Hotel Shilla, the luxury accommodation affiliate of Samsung Group, developed about a dozen menus to be provided by traditional Korean houses for foreign tourists.

Samsung Group, South Korea's largest family-controlled conglomerate, is linked to the innovation center in Daegu due apparently to its corporate history.

What began as a small trading company in the city that sold groceries in 1938 is now South Korea's No. 1 family-run conglomerate with businesses in electronics, engineering, insurance, clothing and an amusement park.

Samsung has launched a program worth 100 billion won (US$83 million) to offer job and education opportunities for 30,000 people for two years, according to the government.

South Korea has set up a total of 17 innovation centers across the country to match up local startups and venture firms with conglomerates, which can provide resources to smaller companies so that they can turn creative ideas into real businesses.

Park's trip to her political powerbase of Daegu, meanwhile, drew keen attention as rival parties gear up for the April 13 parliamentary elections.

The trip came amid a spike in tensions between rival factions within the ruling Saenuri Party over who will win nominations for the upcoming poll. The party has been rocked by wrangling between those who are loyal to Park and others who have been at odds with the president.

The latest visit came under the media spotlight as pro-Park candidates are running for seats in Daegu, which are currently held by lawmakers belonging to Park's rival faction.

There is speculation that Park's visit may be designed to give a much-needed boost to pro-Park candidates, who are trailing behind their rivals in opinion polls.

Still, Cheong Wa Dae, South Korea's presidential office, described Park's trip as something that is related to economics, not politics.

To highlight this point, the president toured an international textile fair before meeting with officials to talk about how to boost the local sports industry.

The trip is meant to help "spread the accomplishments of the creative economy," the presidential office said, referring to her key policy objective that calls for boosting the economy by turning creative ideas into real businesses with the help of cutting-edge science, expertise and information technology.

Last month, Park visited another innovation center in the central city of Daejeon as part of her efforts to revive the economy and create jobs.

Also Thursday, Park pledged to boost South Korea's sports industry as part of efforts to create more jobs, saying the sports industry has the potential for explosive growth.

Sales generated by the sports industry stood at 41 trillion won in 2014, 1.7 times as large as those of the tourism industry, according to official data.

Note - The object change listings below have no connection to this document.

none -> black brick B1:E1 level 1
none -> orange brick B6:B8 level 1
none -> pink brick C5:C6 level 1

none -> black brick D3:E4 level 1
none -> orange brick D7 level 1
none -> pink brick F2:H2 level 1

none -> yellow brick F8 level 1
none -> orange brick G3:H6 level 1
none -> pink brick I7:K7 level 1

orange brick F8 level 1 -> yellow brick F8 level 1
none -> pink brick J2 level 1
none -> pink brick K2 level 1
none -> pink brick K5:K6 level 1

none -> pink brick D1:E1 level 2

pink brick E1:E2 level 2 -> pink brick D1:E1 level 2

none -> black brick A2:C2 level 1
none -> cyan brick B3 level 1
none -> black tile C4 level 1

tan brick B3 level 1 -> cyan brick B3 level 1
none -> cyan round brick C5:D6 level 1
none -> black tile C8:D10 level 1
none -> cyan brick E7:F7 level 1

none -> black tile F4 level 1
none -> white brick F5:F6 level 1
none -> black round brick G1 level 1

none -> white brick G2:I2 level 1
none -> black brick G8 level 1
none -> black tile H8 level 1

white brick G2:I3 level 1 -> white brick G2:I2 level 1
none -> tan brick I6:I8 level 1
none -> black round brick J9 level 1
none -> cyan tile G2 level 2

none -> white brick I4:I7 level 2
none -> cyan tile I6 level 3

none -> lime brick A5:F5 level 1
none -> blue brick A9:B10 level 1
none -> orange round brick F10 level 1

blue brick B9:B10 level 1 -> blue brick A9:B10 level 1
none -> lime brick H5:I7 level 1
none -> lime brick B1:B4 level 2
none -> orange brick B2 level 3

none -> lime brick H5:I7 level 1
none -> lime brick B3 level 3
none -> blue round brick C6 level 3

"The sports industry has the potential for explosive growth when it is combined with various fields, including manufacturing and services industry," Park said in a speech at a separate meeting with sports officials in Daegu.

Besides such matters, Park called for national unity to better cope with threats posed by North Korea's provocations.

She made the comments at the opening ceremony for a new office building of the North Gyeongsang Provincial government in Andong, about an 80-minute drive away from Daegu.